The reactance increases with both frequency and inductance. This means that at higher frequencies, the inductor impedes AC more significantly. It's crucial to understand this concept because it affects the overall impedance of the RLC circuit. For example, with \(f = 500 \, \mathrm{Hz}\) and \(L = 0.100 \, \mathrm{H}\), we find \(X_L = 314.16 \, \Omega\), illustrating that the inductor strongly opposes AC even at moderate frequencies.

Capacitive reactance is the opposition a capacitor offers to changes in voltage. It is inversely proportional to the frequency and capacitance. Use the following formula to calculate the capacitive reactance \(X_C\):
\[X_C = \frac{1}{2\pi f C}\]
Where:

• \(f\) is the frequency in hertz (Hz)
• \(C\) is the capacitance in farads (F)

As frequency increases, \(X_C\) decreases, meaning the capacitor allows AC to pass through more readily at higher frequencies. In an RLC circuit, the balance between \(X_L\) and \(X_C\) determines how the circuit behaves. For instance, at \(f = 500 \, \mathrm{Hz}\) with \(C = 0.500 \, \mu\mathrm{F}\), \(X_C = 636.62 \, \Omega\), and at \(f = 1000 \, \mathrm{Hz}\), \(X_C = 318.31 \, \Omega\), showing how responsive the capacitor becomes.
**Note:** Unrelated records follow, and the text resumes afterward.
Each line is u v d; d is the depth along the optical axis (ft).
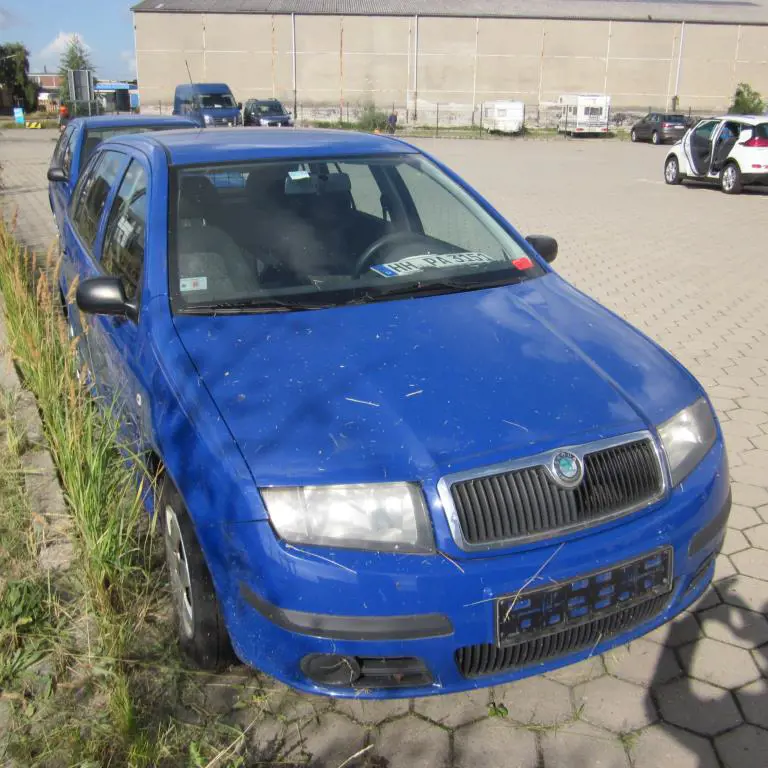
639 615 8.73
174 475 8.75
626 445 8.59
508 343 9.86
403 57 173.47
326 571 7.66
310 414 8.49
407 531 7.82
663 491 8.65
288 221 11.82
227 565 8.13
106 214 14.11
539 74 175.73
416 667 7.95
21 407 15.69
A phasor diagram visually represents the relationships between different components in an AC circuit, like resistance, inductive, and capacitive reactance.
In the RLC circuit, you draw:

• Resistance \(R\) horizontally.
• Inductive reactance \(X_L\) and capacitive reactance \(X_C\) perpendicularly to \(R\).

These phasors help determine the net reactance and the phase relationship in the circuit. The elements are represented by arrows in the diagram:

• If \(X_C\) is longer than \(X_L\), the circuit behaves more like a capacitor, making the voltage lag.
• If \(X_L\) is longer, the inductor's influence dominates, causing voltage to lead the current.
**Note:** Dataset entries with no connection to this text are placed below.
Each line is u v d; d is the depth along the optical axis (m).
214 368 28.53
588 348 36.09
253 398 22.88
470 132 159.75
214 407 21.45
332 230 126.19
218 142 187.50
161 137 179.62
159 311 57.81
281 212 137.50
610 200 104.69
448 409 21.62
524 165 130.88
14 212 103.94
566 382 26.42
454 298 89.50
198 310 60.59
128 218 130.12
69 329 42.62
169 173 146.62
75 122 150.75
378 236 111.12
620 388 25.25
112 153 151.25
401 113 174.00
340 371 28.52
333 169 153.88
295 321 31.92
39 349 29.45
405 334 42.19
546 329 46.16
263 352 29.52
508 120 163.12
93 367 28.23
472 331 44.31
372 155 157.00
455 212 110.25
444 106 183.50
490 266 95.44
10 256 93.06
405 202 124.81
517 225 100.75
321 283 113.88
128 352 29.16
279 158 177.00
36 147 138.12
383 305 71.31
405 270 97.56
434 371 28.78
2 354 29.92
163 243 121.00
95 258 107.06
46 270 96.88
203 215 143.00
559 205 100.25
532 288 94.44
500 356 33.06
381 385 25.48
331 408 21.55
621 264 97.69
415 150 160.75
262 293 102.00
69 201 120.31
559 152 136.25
By practicing with phasor diagrams, you can better visualize how changes in frequency affect impedance and the timing relationship between voltage and current.

Frequency is the rate at which current changes direction in an AC circuit, measured in hertz (Hz). It plays a pivotal role in determining the reactances of both inductors and capacitors. In an RLC circuit, frequency changes the balance between \(X_L\) and \(X_C\).
At lower frequencies:

• \(X_L\) is smaller, and \(X_C\) is larger, making the circuit more capacitive overall.

At higher frequencies:

• \(X_L\) becomes significant, potentially reversing the circuit's behavior to inductive.

Frequency is crucial because it directly affects the overall impedance and phase behavior, dictating how efficiently power is transferred and how devices perform in AC environments.

Phase angle \(\theta\) is a measure of the shift between the current and the voltage in an AC circuit, calculated using the formula:
\[\theta = \tan^{-1}\left(\frac{X_L - X_C}{R}\right)\]
This angle tells us about the lead or lag relationship of the voltage with respect to the current:

• A positive \(\theta\) indicates voltage leads the current, often seen in inductive circuits.
• A negative \(\theta\) shows voltage lags, which is typical for capacitive circuits.

The phase angle depends on the relative sizes of \(X_L\), \(X_C\), and \(R\). When designing circuits, it's essential to consider the phase angle for applications like power electronics, as it influences the power factor and the ability of the circuit to efficiently handle AC power. For example, at \(f = 500 \, \mathrm{Hz}\), \(\theta\) is \(-30.42^\circ\), indicating a lagging voltage, while at \(f = 1000 \, \mathrm{Hz}\), \(\theta\) becomes positive, showing a leading voltage.